» **Exercise details**:
An exact copy of the data is required. No picture may appear in it.

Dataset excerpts
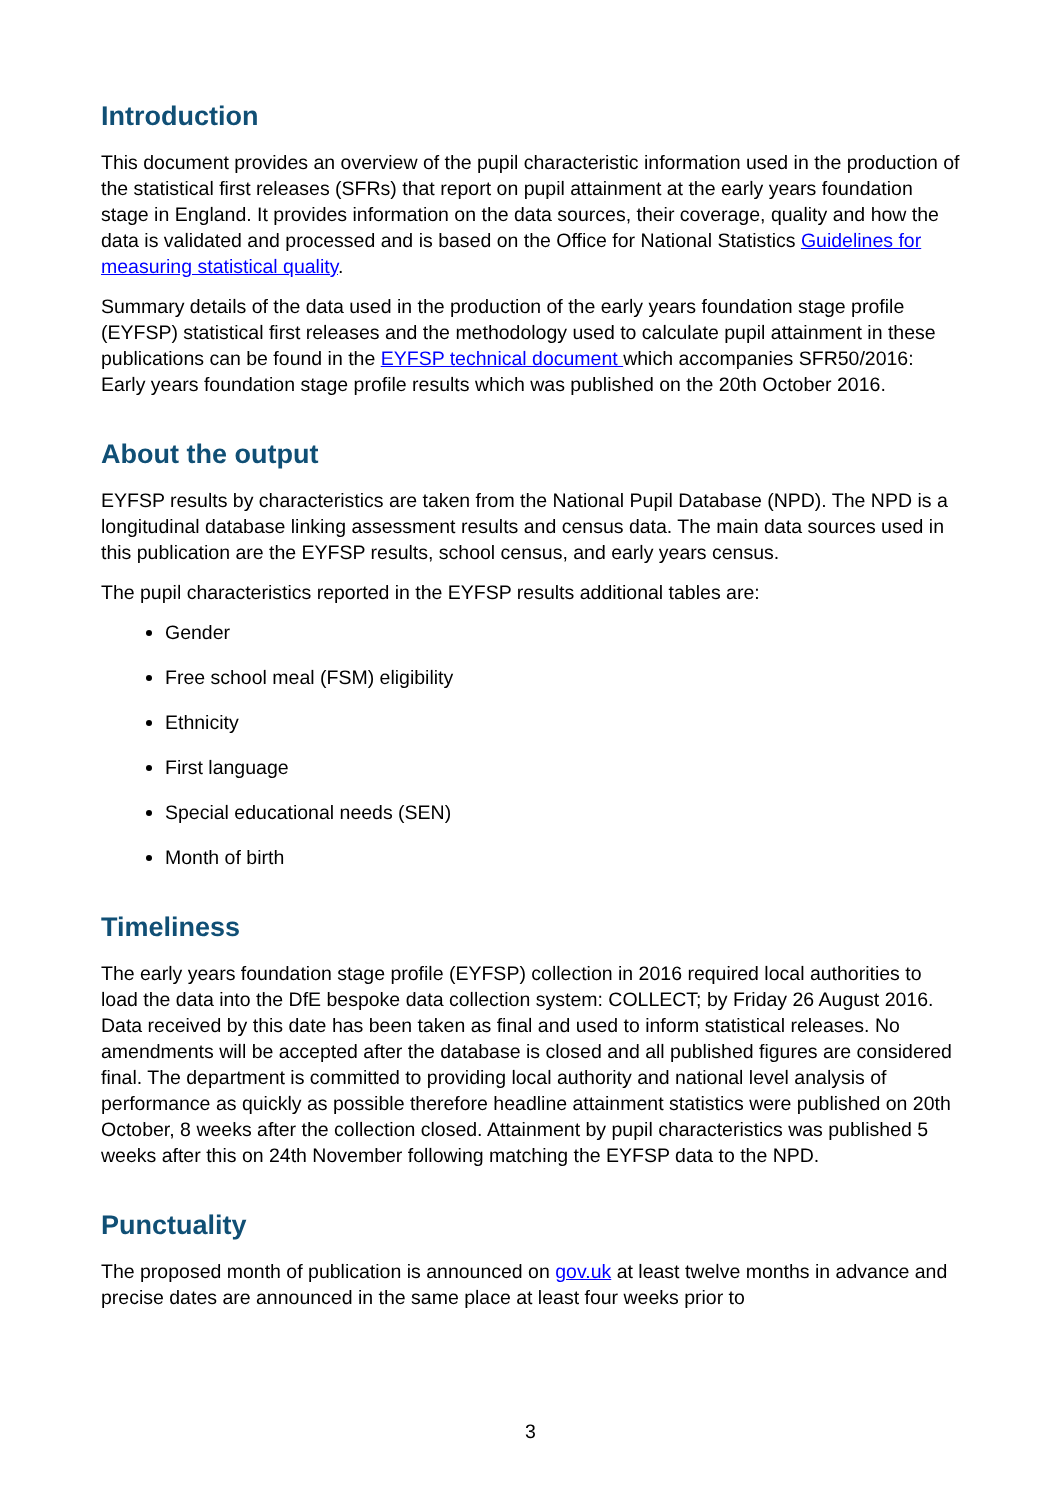Introduction
This document provides an overview of the pupil characteristic information used in the production of the statistical first releases (SFRs) that report on pupil attainment at the early years foundation stage in England. It provides information on the data sources, their coverage, quality and how the data is validated and processed and is based on the Office for National Statistics Guidelines for measuring statistical quality.
Summary details of the data used in the production of the early years foundation stage profile (EYFSP) statistical first releases and the methodology used to calculate pupil attainment in these publications can be found in the EYFSP technical document which accompanies SFR50/2016: Early years foundation stage profile results which was published on the 20th October 2016.
About the output
EYFSP results by characteristics are taken from the National Pupil Database (NPD). The NPD is a longitudinal database linking assessment results and census data. The main data sources used in this publication are the EYFSP results, school census, and early years census.
The pupil characteristics reported in the EYFSP results additional tables are:
Gender
Free school meal (FSM) eligibility
Ethnicity
First language
Special educational needs (SEN)
Month of birth
Timeliness
The early years foundation stage profile (EYFSP) collection in 2016 required local authorities to load the data into the DfE bespoke data collection system: COLLECT; by Friday 26 August 2016. Data received by this date has been taken as final and used to inform statistical releases. No amendments will be accepted after the database is closed and all published figures are considered final. The department is committed to providing local authority and national level analysis of performance as quickly as possible therefore headline attainment statistics were published on 20th October, 8 weeks after the collection closed. Attainment by pupil characteristics was published 5 weeks after this on 24th November following matching the EYFSP data to the NPD.
Punctuality
The proposed month of publication is announced on gov.uk at least twelve months in advance and precise dates are announced in the same place at least four weeks prior to
3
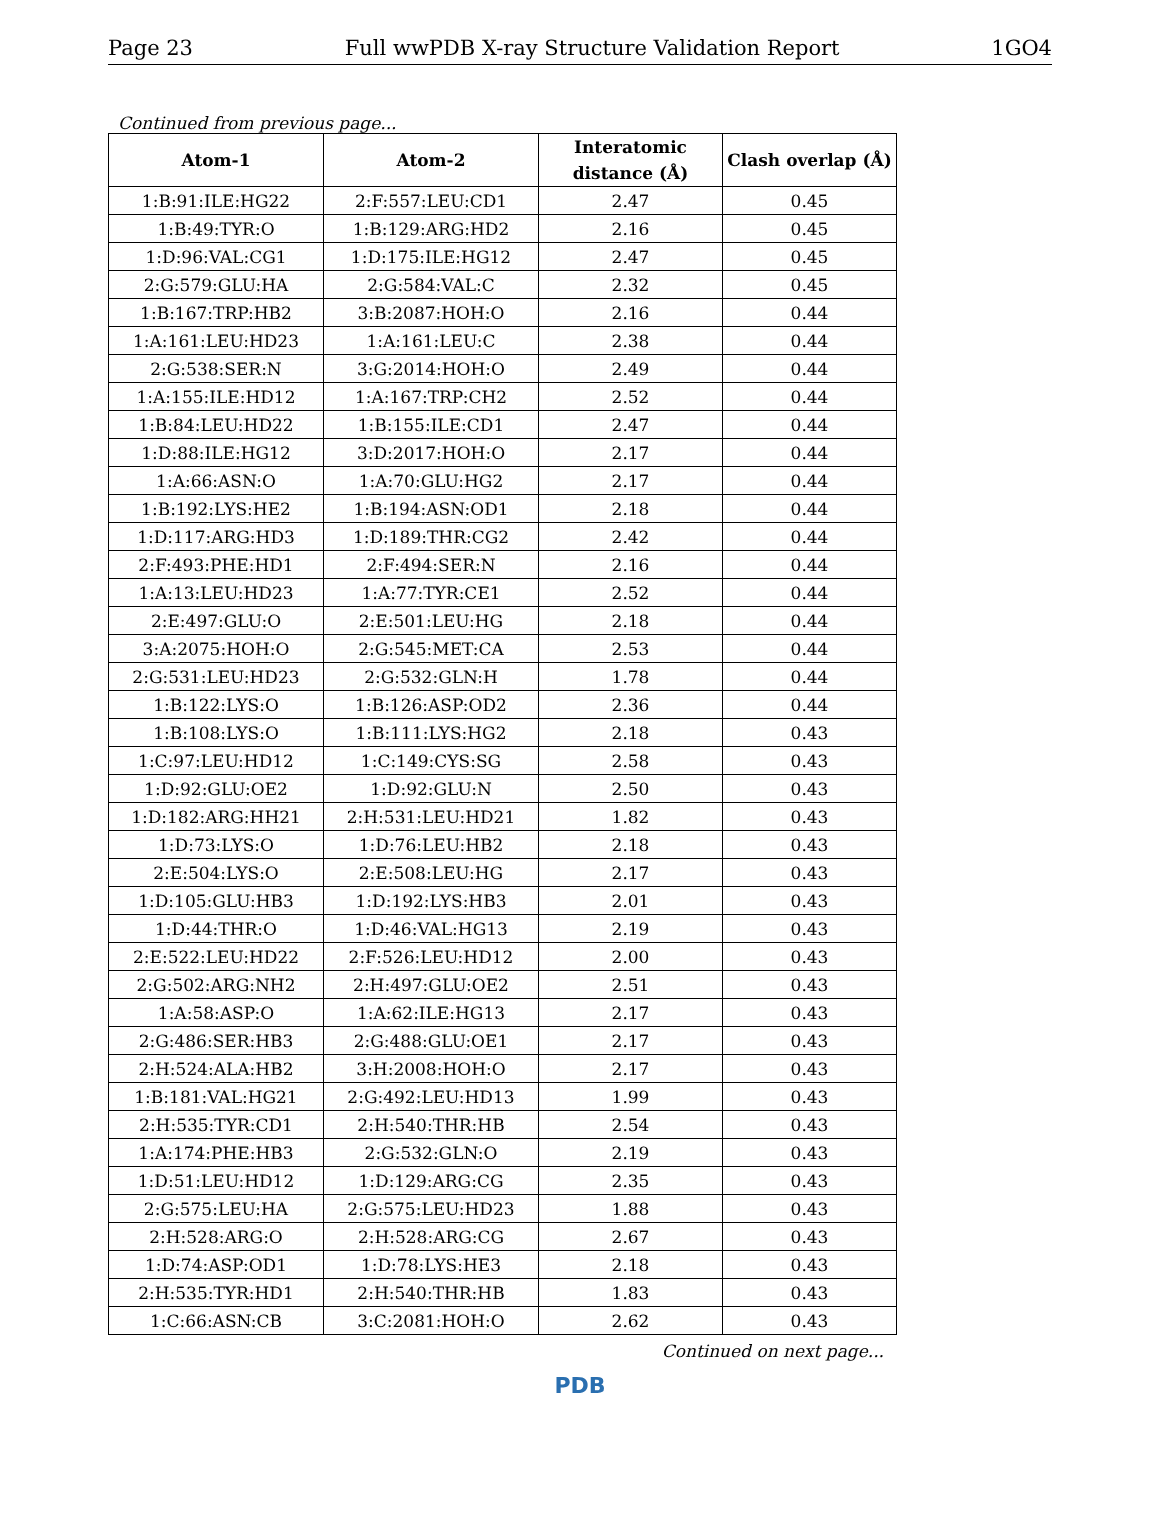Page 23 Full wwPDB X-ray Structure Validation Report 1GO4
Continued from previous page...
| Atom-1 | Atom-2 | Interatomic distance (Å) | Clash overlap (Å) |
| --- | --- | --- | --- |
| 1:B:91:ILE:HG22 | 2:F:557:LEU:CD1 | 2.47 | 0.45 |
| 1:B:49:TYR:O | 1:B:129:ARG:HD2 | 2.16 | 0.45 |
| 1:D:96:VAL:CG1 | 1:D:175:ILE:HG12 | 2.47 | 0.45 |
| 2:G:579:GLU:HA | 2:G:584:VAL:C | 2.32 | 0.45 |
| 1:B:167:TRP:HB2 | 3:B:2087:HOH:O | 2.16 | 0.44 |
| 1:A:161:LEU:HD23 | 1:A:161:LEU:C | 2.38 | 0.44 |
| 2:G:538:SER:N | 3:G:2014:HOH:O | 2.49 | 0.44 |
| 1:A:155:ILE:HD12 | 1:A:167:TRP:CH2 | 2.52 | 0.44 |
| 1:B:84:LEU:HD22 | 1:B:155:ILE:CD1 | 2.47 | 0.44 |
| 1:D:88:ILE:HG12 | 3:D:2017:HOH:O | 2.17 | 0.44 |
| 1:A:66:ASN:O | 1:A:70:GLU:HG2 | 2.17 | 0.44 |
| 1:B:192:LYS:HE2 | 1:B:194:ASN:OD1 | 2.18 | 0.44 |
| 1:D:117:ARG:HD3 | 1:D:189:THR:CG2 | 2.42 | 0.44 |
| 2:F:493:PHE:HD1 | 2:F:494:SER:N | 2.16 | 0.44 |
| 1:A:13:LEU:HD23 | 1:A:77:TYR:CE1 | 2.52 | 0.44 |
| 2:E:497:GLU:O | 2:E:501:LEU:HG | 2.18 | 0.44 |
| 3:A:2075:HOH:O | 2:G:545:MET:CA | 2.53 | 0.44 |
| 2:G:531:LEU:HD23 | 2:G:532:GLN:H | 1.78 | 0.44 |
| 1:B:122:LYS:O | 1:B:126:ASP:OD2 | 2.36 | 0.44 |
| 1:B:108:LYS:O | 1:B:111:LYS:HG2 | 2.18 | 0.43 |
| 1:C:97:LEU:HD12 | 1:C:149:CYS:SG | 2.58 | 0.43 |
| 1:D:92:GLU:OE2 | 1:D:92:GLU:N | 2.50 | 0.43 |
| 1:D:182:ARG:HH21 | 2:H:531:LEU:HD21 | 1.82 | 0.43 |
| 1:D:73:LYS:O | 1:D:76:LEU:HB2 | 2.18 | 0.43 |
| 2:E:504:LYS:O | 2:E:508:LEU:HG | 2.17 | 0.43 |
| 1:D:105:GLU:HB3 | 1:D:192:LYS:HB3 | 2.01 | 0.43 |
| 1:D:44:THR:O | 1:D:46:VAL:HG13 | 2.19 | 0.43 |
| 2:E:522:LEU:HD22 | 2:F:526:LEU:HD12 | 2.00 | 0.43 |
| 2:G:502:ARG:NH2 | 2:H:497:GLU:OE2 | 2.51 | 0.43 |
| 1:A:58:ASP:O | 1:A:62:ILE:HG13 | 2.17 | 0.43 |
| 2:G:486:SER:HB3 | 2:G:488:GLU:OE1 | 2.17 | 0.43 |
| 2:H:524:ALA:HB2 | 3:H:2008:HOH:O | 2.17 | 0.43 |
| 1:B:181:VAL:HG21 | 2:G:492:LEU:HD13 | 1.99 | 0.43 |
| 2:H:535:TYR:CD1 | 2:H:540:THR:HB | 2.54 | 0.43 |
| 1:A:174:PHE:HB3 | 2:G:532:GLN:O | 2.19 | 0.43 |
| 1:D:51:LEU:HD12 | 1:D:129:ARG:CG | 2.35 | 0.43 |
| 2:G:575:LEU:HA | 2:G:575:LEU:HD23 | 1.88 | 0.43 |
| 2:H:528:ARG:O | 2:H:528:ARG:CG | 2.67 | 0.43 |
| 1:D:74:ASP:OD1 | 1:D:78:LYS:HE3 | 2.18 | 0.43 |
| 2:H:535:TYR:HD1 | 2:H:540:THR:HB | 1.83 | 0.43 |
| 1:C:66:ASN:CB | 3:C:2081:HOH:O | 2.62 | 0.43 |
Continued on next page...
PDB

» **Response**:
Introduction
This document provides an overview of the pupil characteristic information used in the production of the statistical first releases (SFRs) that report on pupil attainment at the early years foundation stage in England. It provides information on the data sources, their coverage, quality and how the data is validated and processed and is based on the Office for National Statistics Guidelines for measuring statistical quality.
Summary details of the data used in the production of the early years foundation stage profile (EYFSP) statistical first releases and the methodology used to calculate pupil attainment in these publications can be found in the EYFSP technical document which accompanies SFR50/2016: Early years foundation stage profile results which was published on the 20th October 2016.
About the output
EYFSP results by characteristics are taken from the National Pupil Database (NPD). The NPD is a longitudinal database linking assessment results and census data. The main data sources used in this publication are the EYFSP results, school census, and early years census.
The pupil characteristics reported in the EYFSP results additional tables are:
Gender
Free school meal (FSM) eligibility
Ethnicity
First language
Special educational needs (SEN)
Month of birth
Timeliness
The early years foundation stage profile (EYFSP) collection in 2016 required local authorities to load the data into the DfE bespoke data collection system: COLLECT; by Friday 26 August 2016. Data received by this date has been taken as final and used to inform statistical releases. No amendments will be accepted after the database is closed and all published figures are considered final. The department is committed to providing local authority and national level analysis of performance as quickly as possible therefore headline attainment statistics were published on 20th October, 8 weeks after the collection closed. Attainment by pupil characteristics was published 5 weeks after this on 24th November following matching the EYFSP data to the NPD.
Punctuality
The proposed month of publication is announced on gov.uk at least twelve months in advance and precise dates are announced in the same place at least four weeks prior to
3
Page 23 Full wwPDB X-ray Structure Validation Report 1GO4
Continued from previous page...
| Atom-1 | Atom-2 | Interatomic distance (Å) | Clash overlap (Å) |
| --- | --- | --- | --- |
| 1:B:91:ILE:HG22 | 2:F:557:LEU:CD1 | 2.47 | 0.45 |
| 1:B:49:TYR:O | 1:B:129:ARG:HD2 | 2.16 | 0.45 |
| 1:D:96:VAL:CG1 | 1:D:175:ILE:HG12 | 2.47 | 0.45 |
| 2:G:579:GLU:HA | 2:G:584:VAL:C | 2.32 | 0.45 |
| 1:B:167:TRP:HB2 | 3:B:2087:HOH:O | 2.16 | 0.44 |
| 1:A:161:LEU:HD23 | 1:A:161:LEU:C | 2.38 | 0.44 |
| 2:G:538:SER:N | 3:G:2014:HOH:O | 2.49 | 0.44 |
| 1:A:155:ILE:HD12 | 1:A:167:TRP:CH2 | 2.52 | 0.44 |
| 1:B:84:LEU:HD22 | 1:B:155:ILE:CD1 | 2.47 | 0.44 |
| 1:D:88:ILE:HG12 | 3:D:2017:HOH:O | 2.17 | 0.44 |
| 1:A:66:ASN:O | 1:A:70:GLU:HG2 | 2.17 | 0.44 |
| 1:B:192:LYS:HE2 | 1:B:194:ASN:OD1 | 2.18 | 0.44 |
| 1:D:117:ARG:HD3 | 1:D:189:THR:CG2 | 2.42 | 0.44 |
| 2:F:493:PHE:HD1 | 2:F:494:SER:N | 2.16 | 0.44 |
| 1:A:13:LEU:HD23 | 1:A:77:TYR:CE1 | 2.52 | 0.44 |
| 2:E:497:GLU:O | 2:E:501:LEU:HG | 2.18 | 0.44 |
| 3:A:2075:HOH:O | 2:G:545:MET:CA | 2.53 | 0.44 |
| 2:G:531:LEU:HD23 | 2:G:532:GLN:H | 1.78 | 0.44 |
| 1:B:122:LYS:O | 1:B:126:ASP:OD2 | 2.36 | 0.44 |
| 1:B:108:LYS:O | 1:B:111:LYS:HG2 | 2.18 | 0.43 |
| 1:C:97:LEU:HD12 | 1:C:149:CYS:SG | 2.58 | 0.43 |
| 1:D:92:GLU:OE2 | 1:D:92:GLU:N | 2.50 | 0.43 |
| 1:D:182:ARG:HH21 | 2:H:531:LEU:HD21 | 1.82 | 0.43 |
| 1:D:73:LYS:O | 1:D:76:LEU:HB2 | 2.18 | 0.43 |
| 2:E:504:LYS:O | 2:E:508:LEU:HG | 2.17 | 0.43 |
| 1:D:105:GLU:HB3 | 1:D:192:LYS:HB3 | 2.01 | 0.43 |
| 1:D:44:THR:O | 1:D:46:VAL:HG13 | 2.19 | 0.43 |
| 2:E:522:LEU:HD22 | 2:F:526:LEU:HD12 | 2.00 | 0.43 |
| 2:G:502:ARG:NH2 | 2:H:497:GLU:OE2 | 2.51 | 0.43 |
| 1:A:58:ASP:O | 1:A:62:ILE:HG13 | 2.17 | 0.43 |
| 2:G:486:SER:HB3 | 2:G:488:GLU:OE1 | 2.17 | 0.43 |
| 2:H:524:ALA:HB2 | 3:H:2008:HOH:O | 2.17 | 0.43 |
| 1:B:181:VAL:HG21 | 2:G:492:LEU:HD13 | 1.99 | 0.43 |
| 2:H:535:TYR:CD1 | 2:H:540:THR:HB | 2.54 | 0.43 |
| 1:A:174:PHE:HB3 | 2:G:532:GLN:O | 2.19 | 0.43 |
| 1:D:51:LEU:HD12 | 1:D:129:ARG:CG | 2.35 | 0.43 |
| 2:G:575:LEU:HA | 2:G:575:LEU:HD23 | 1.88 | 0.43 |
| 2:H:528:ARG:O | 2:H:528:ARG:CG | 2.67 | 0.43 |
| 1:D:74:ASP:OD1 | 1:D:78:LYS:HE3 | 2.18 | 0.43 |
| 2:H:535:TYR:HD1 | 2:H:540:THR:HB | 1.83 | 0.43 |
| 1:C:66:ASN:CB | 3:C:2081:HOH:O | 2.62 | 0.43 |
Continued on next page...
PDB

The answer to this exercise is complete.